I have always worked for myself or freelance so I didn’t have anything to retire from. I’ll probably be working forever in addition to my SS and a small pension from acting.
We hear this quite often from other women too, Rebecca. Many feel that they can’t, or don’t want to, retire. Thanks for joining us here!
I retired July 2019 at age 58. Long ago, we had set our financial plan to be debt-free and capable of retirement at age 50. We hit 50 and it wasn’t time so moved on to a 55 target. That also came and went. (Meanwhile, saving a lot more $). I was in the beginning of burnout as I could not affect the changes at work that were necessary through limitations of the new corporate parent of my facility. After 3y I was done-my stress level staying high was not worth the sacrificed quality of life. Husband: 100% support. Sisters and friends: 100% support. My staff were taken by surprised as well as concerned for their future leadership as some had been on my team more than 20 years. My boss was shocked-I gave only the required 28d resignaton notice per policy. I was not in a position of working part-time. I would have lasted longer even on a 4d workweek and 3d would have been perfect.
No regrets 14 months down the road. I draw a small allowance from my retirement funds-roughly what I kept from my take-home after retirement plus additional savings. LIFE IS GOOD!
As your experience shows us, Elle, sometimes it’s not a straight path to retirement and plans often get adjusted. How great it was that you had the support of family and friends. Even better that you have no regrets and are happy. Thanks for sharing your story with us!
I retired 7 yrs ago at the age of 56 after 34 yrs of nursing. I invested in my pension since day one. Since I graduated from high school, the only time I wasn’t studying or working was the year I had my son. I returned to nursing school when he was 7 mos old and worked FT for 33 of 34 yrs. The one yr I worked PT I was completing a post-basic nursing degree. I was a farm wife besides being a FT nurse. I was a single mom for most of my son’s life. I maintained a country home and property. What really irked me at retirement was when people commented that I was “lucky” to retire. If luck is when preparation meets opportunity, I guess I was lucky. Many could be as “lucky” as me, I guess, if they were prepared to do the above.

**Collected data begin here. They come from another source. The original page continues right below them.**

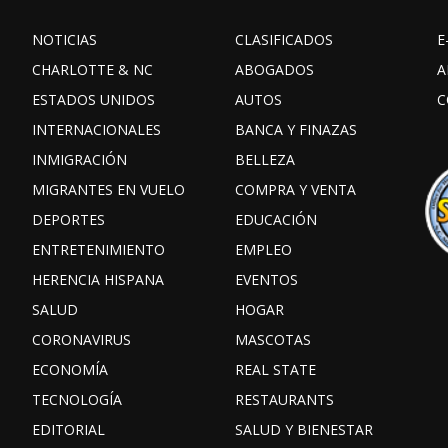
NOTICIAS
CLASIFICADOS
E
CHARLOTTE & NC
ABOGADOS
A
ESTADOS UNIDOS
AUTOS
C
INTERNACIONALES
BANCA Y FINAZAS
INMIGRACIÓN
BELLEZA
MIGRANTES EN VUELO
COMPRA Y VENTA
DEPORTES
EDUCACIÓN
ENTRETENIMIENTO
EMPLEO
HERENCIA HISPANA
EVENTOS
SALUD
HOGAR
CORONAVIRUS
MASCOTAS
ECONOMÍA
REAL STATE
TECNOLOGÍA
RESTAURANTS
EDITORIAL
SALUD Y BIENESTAR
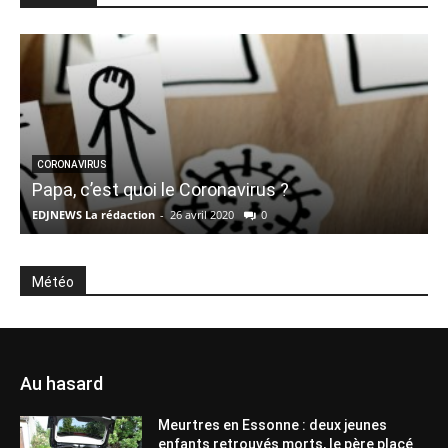
CORONAVIRUS
Papa, c’est quoi le Coronavirus ?
B
EDJNEWS La rédaction
-
26 avril 2020
0
E
Météo
Au hasard
Meurtres en Essonne : deux jeunes
enfants retrouvés morts, le père placé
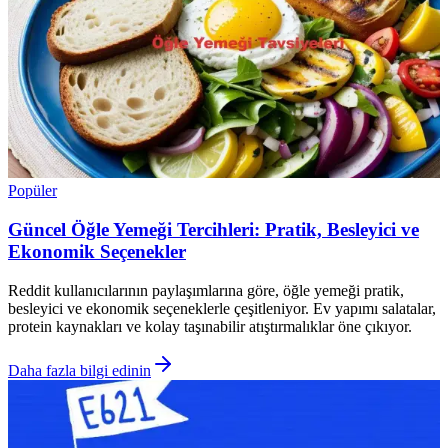
Popüler
Güncel Öğle Yemeği Tercihleri: Pratik, Besleyici ve
Ekonomik Seçenekler
Reddit kullanıcılarının paylaşımlarına göre, öğle yemeği pratik,
besleyici ve ekonomik seçeneklerle çeşitleniyor. Ev yapımı salatalar,
protein kaynakları ve kolay taşınabilir atıştırmalıklar öne çıkıyor.
Daha fazla bilgi edinin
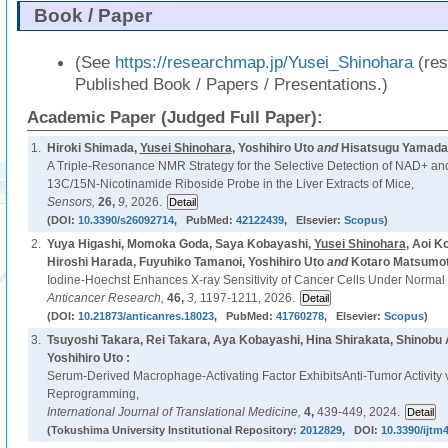
Book / Paper
(See
https://researchmap.jp/Yusei_Shinohara
(res
Published Book / Papers / Presentations.)
Academic Paper (Judged Full Paper):
1.
Hiroki Shimada,
Yusei Shinohara
, Yoshihiro Uto
and
Hisatsugu Yamada
A Triple-Resonance NMR Strategy for the Selective Detection of NAD+ a
13C/15N-Nicotinamide Riboside Probe in the Liver Extracts of Mice,
Sensors,
26,
9,
2026.
(DOI:
10.3390/s26092714
, PubMed:
42122439
, Elsevier:
Scopus
)
2.
Yuya Higashi, Momoka Goda, Saya Kobayashi,
Yusei Shinohara
, Aoi 
Hiroshi Harada, Fuyuhiko Tamanoi, Yoshihiro Uto
and
Kotaro Matsumot
Iodine-Hoechst Enhances X-ray Sensitivity of Cancer Cells Under Norma
Anticancer Research,
46,
3,
1197-1211, 2026.
(DOI:
10.21873/anticanres.18023
, PubMed:
41760278
, Elsevier:
Scopus
)
3.
Tsuyoshi Takara, Rei Takara, Aya Kobayashi, Hina Shirakata, Shinobu
Yoshihiro Uto :
Serum-Derived Macrophage-Activating Factor ExhibitsAnti-Tumor Activit
Reprogramming,
International Journal of Translational Medicine,
4,
439-449, 2024.
(Tokushima University Institutional Repository:
2012829
, DOI:
10.3390/ijtm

It’s not unusual for retirees to be told that they are lucky to be able to retire. Sometimes it comes from folks who feel financially insecure and can’t afford to retire; sometime from folks who are nervous about retirement because they can’t envision what they will do if they are no longer working. In any case, it certainly sounds like you “earned” your retirement, Mona. Thanks for sharing your experience with us.